OrbTop

Olympedia Olympic Athlete Medal Database Scraper

SPORTSAI

Olympedia Olympic Athlete & Medal Database Scraper

Scrape the complete Olympedia database — the most comprehensive public record of Olympic history. Outputs one structured record per athlete-event participation: athlete name and ID, country (NOC code), games edition, sport, event name, finishing position, medal (Gold/Silver/Bronze), performance result value, and any record flag (OR, WR, etc.).

Covers every Olympic Games from Athens 1896 through the present, across all sports, disciplines, and discontinued events — over 200,000 participation records in total.

Use Cases

  • Build machine-learning training datasets on Olympic performance history
  • Research medal counts by country, athlete, or Games edition
  • Analyze sports journalism with structured, citable historical data
  • Track athletes across multiple Games editions
  • Cross-reference with other sports databases by athlete ID

Input

Parameter Type Description Default
maxItems integer Maximum number of records to return 15
editionIds array Optional list of edition IDs to scrape (e.g. [1, 2, 3] for 1896–1904). When empty, scrapes all editions. [1]

To scrape all editions (full database run), set editionIds to an empty array [] and raise maxItems to the desired cap.
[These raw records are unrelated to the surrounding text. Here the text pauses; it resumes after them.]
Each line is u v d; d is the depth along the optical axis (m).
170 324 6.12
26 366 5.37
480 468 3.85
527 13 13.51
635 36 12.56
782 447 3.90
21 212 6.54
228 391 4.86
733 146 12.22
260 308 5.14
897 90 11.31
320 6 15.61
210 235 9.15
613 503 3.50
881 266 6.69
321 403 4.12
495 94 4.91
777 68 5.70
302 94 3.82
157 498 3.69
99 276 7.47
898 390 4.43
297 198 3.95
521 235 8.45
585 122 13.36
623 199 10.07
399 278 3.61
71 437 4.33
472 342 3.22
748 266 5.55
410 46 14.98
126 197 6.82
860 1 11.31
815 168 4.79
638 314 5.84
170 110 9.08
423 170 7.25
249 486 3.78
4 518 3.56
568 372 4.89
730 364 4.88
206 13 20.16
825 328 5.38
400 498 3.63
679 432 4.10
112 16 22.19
Edition IDs correspond to Olympedia's internal editions/{id}/result numbering (ID 1 = Athina 1896, ID 2 = Paris 1900, etc.).

Output

Each record represents one athlete's participation in one event at one Games edition:

{
  "athlete_id": "70502",
  "athlete_name": "Carl Schuhmann",
  "gender": null,
  "born": null,
  "died": null,
  "country": "GER",
  "sport": "Artistic Gymnastics",
  "games_edition": "Athina 1896",
  "event": "Horse Vault, Men",
  "result": null,
  "rank": "1",
  "medal": "Gold",
  "record_flag": null,
  "source_url": "https://www.olympedia.org/results/70002"
}

Note: gender, born, and died fields are reserved for future athlete-detail enrichment and are null in the current version.

Notes

  • Olympedia enforces a crawl-delay (robots.txt: 10 seconds). The actor respects this with concurrency capped at 3 — expect approximately 12 pages per minute on a standard run.
  • For targeted research, use editionIds to restrict the crawl to specific Games. This dramatically reduces run time vs. scraping all editions.
  • Team-event rows are included as-is; team names appear in the athlete_name field without individual athletes listed.